Build your best team: prioritize critical friends, not just colleagues

Are you seeking ways to push your work to the next level in 2020? Building a “Core Team” of critical friends from other organizations may be the answer. Core Team is Learn4Life’s Secret Sauce.

What makes L4L’s collective impact effort different? Rather than build a large staff, L4L leverages a little known volunteer corps known as Core Team as an advisory group to drive the work of each Change Action Network and convening. Comprised of leaders representing a broad swath of education and education-adjacent organizations including Metro Atlanta Chamber of Commerce, United Way, the Community Foundation for Greater Atlanta, Georgia Partnership for Excellence in Education, Atlanta Regional Commission, REACH, and GLISI, Core Team meets once per month. Dr. Ken Zeff and his staff thoughtfully prepare pithy questions and materials that invite healthy wrestling around how best to engage voice, model continuous improvement, and advance L4L goals through various network convenings.

At one recent meeting, the group pored over a reporting tool related to STEAM in middle schools across the region and debated how best to craft a prompt to invite meaningful dialogue among network participants about goals and measures that are equal parts attainable, actionable, relevant, and feasible. Virtually every interaction among network participants goes through a dry run and refinement by the L4L Core Team, and they walk the talk of continuous improvement by carefully reviewing feedback data from network participants to inform tweaks to optimize convenings.

criticalFriends

Credit: Sonya Terborg

As an all-volunteer group, one might expect that enthusiasm and attendance might wane over time. And while attendance by all Core Team members in a single meeting is rare, there are consistently 3-5 members that show up. What brings them back? “I love to hear how other people problem solve. Even if the work of L4L isn’t directly related to what we do, it helps me be a better leader to have this brain trust to push me to think about how my work relates across lots of different sectors – government, non-profit, K-12 and higher ed,” reflects Brad Bryant of REACH. Dana Rickman of GPEE adds, “There are many challenges in the Atlanta region that mirror those we see statewide. I enjoy the give-and-take among my core team colleagues – many of whom have become friends – because I am both learning and have the chance to directly contribute to improving education in the region where I live and raise my children.”

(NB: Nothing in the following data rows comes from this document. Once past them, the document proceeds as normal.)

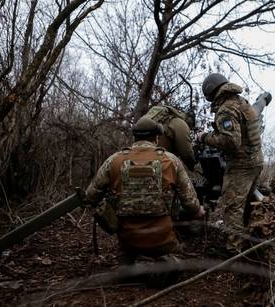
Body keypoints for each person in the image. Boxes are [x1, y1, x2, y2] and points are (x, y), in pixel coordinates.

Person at [85, 117, 205, 265]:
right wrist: (199, 211)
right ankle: (161, 261)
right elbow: (190, 202)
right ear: (156, 137)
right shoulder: (171, 160)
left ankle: (134, 261)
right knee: (191, 217)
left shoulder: (114, 160)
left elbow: (90, 196)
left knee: (127, 257)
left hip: (128, 240)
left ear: (135, 137)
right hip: (163, 239)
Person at [196, 73, 264, 253]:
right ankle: (252, 241)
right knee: (249, 203)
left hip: (241, 166)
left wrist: (205, 137)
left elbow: (231, 142)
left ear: (211, 92)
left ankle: (235, 250)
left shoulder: (226, 109)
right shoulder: (241, 102)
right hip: (255, 161)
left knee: (232, 207)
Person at [141, 105, 197, 170]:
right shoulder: (181, 123)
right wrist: (193, 165)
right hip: (158, 164)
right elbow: (186, 154)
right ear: (190, 121)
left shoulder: (164, 120)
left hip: (138, 159)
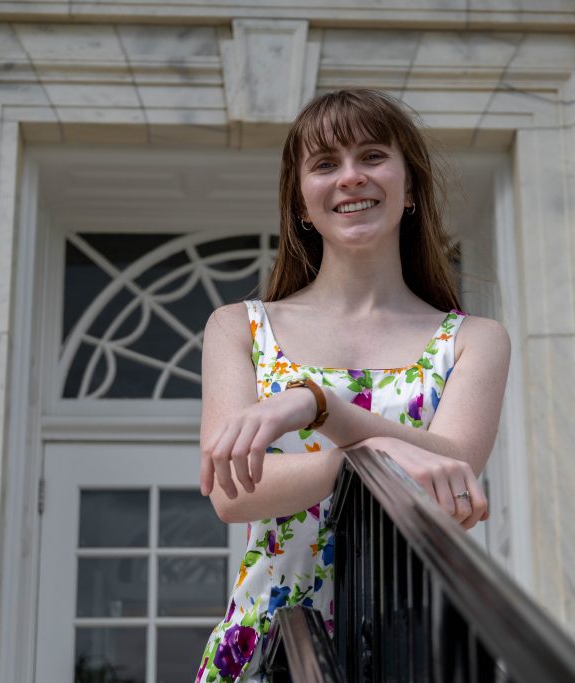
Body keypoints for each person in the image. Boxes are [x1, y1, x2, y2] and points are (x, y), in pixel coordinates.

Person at [194, 88, 510, 682]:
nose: (350, 177)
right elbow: (233, 493)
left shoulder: (474, 338)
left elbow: (450, 476)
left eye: (371, 156)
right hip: (271, 642)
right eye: (324, 164)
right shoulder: (238, 327)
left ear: (410, 188)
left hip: (414, 651)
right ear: (301, 203)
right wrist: (368, 455)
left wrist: (314, 406)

I think about my participation on Core Team as a living petri dish to experience and be part of what research clearly points to as the engine of effective organizations anywhere: collaboration. Core Team is a culturally vibrant group with diverse expertise and experience that engages in a lively, unconstrained exchange of ideas, all singularly focused on advancing the L4L mission to make an impact on children’s lives and on the future of our region.

While there are many reasons why L4L is excelling among its peer organizations around the nation, it seems clear one significant contributor is the governance and feedback structures that guide the organization, including Core Team, which fosters a psychologically safe environment that invites, celebrates, and enhances great ideas.

If you are contemplating developing a Core Team to support your work, consider these questions:
• What are the common goals everyone is invested in? How do these goals connect to Core Team members’ own work?
• What are the leader moves and dispositions you can hone to create a collaborative environment where Core Team members are making a mission-critical contribution to advance goals??
• What governance and meeting structures will facilitate reaching your goals?

Leslie Hazle Bussey, Ph.D., is Executive Director of Georgia Leadership Institute for School Improvement (GLISI), and an L4L Core Team member.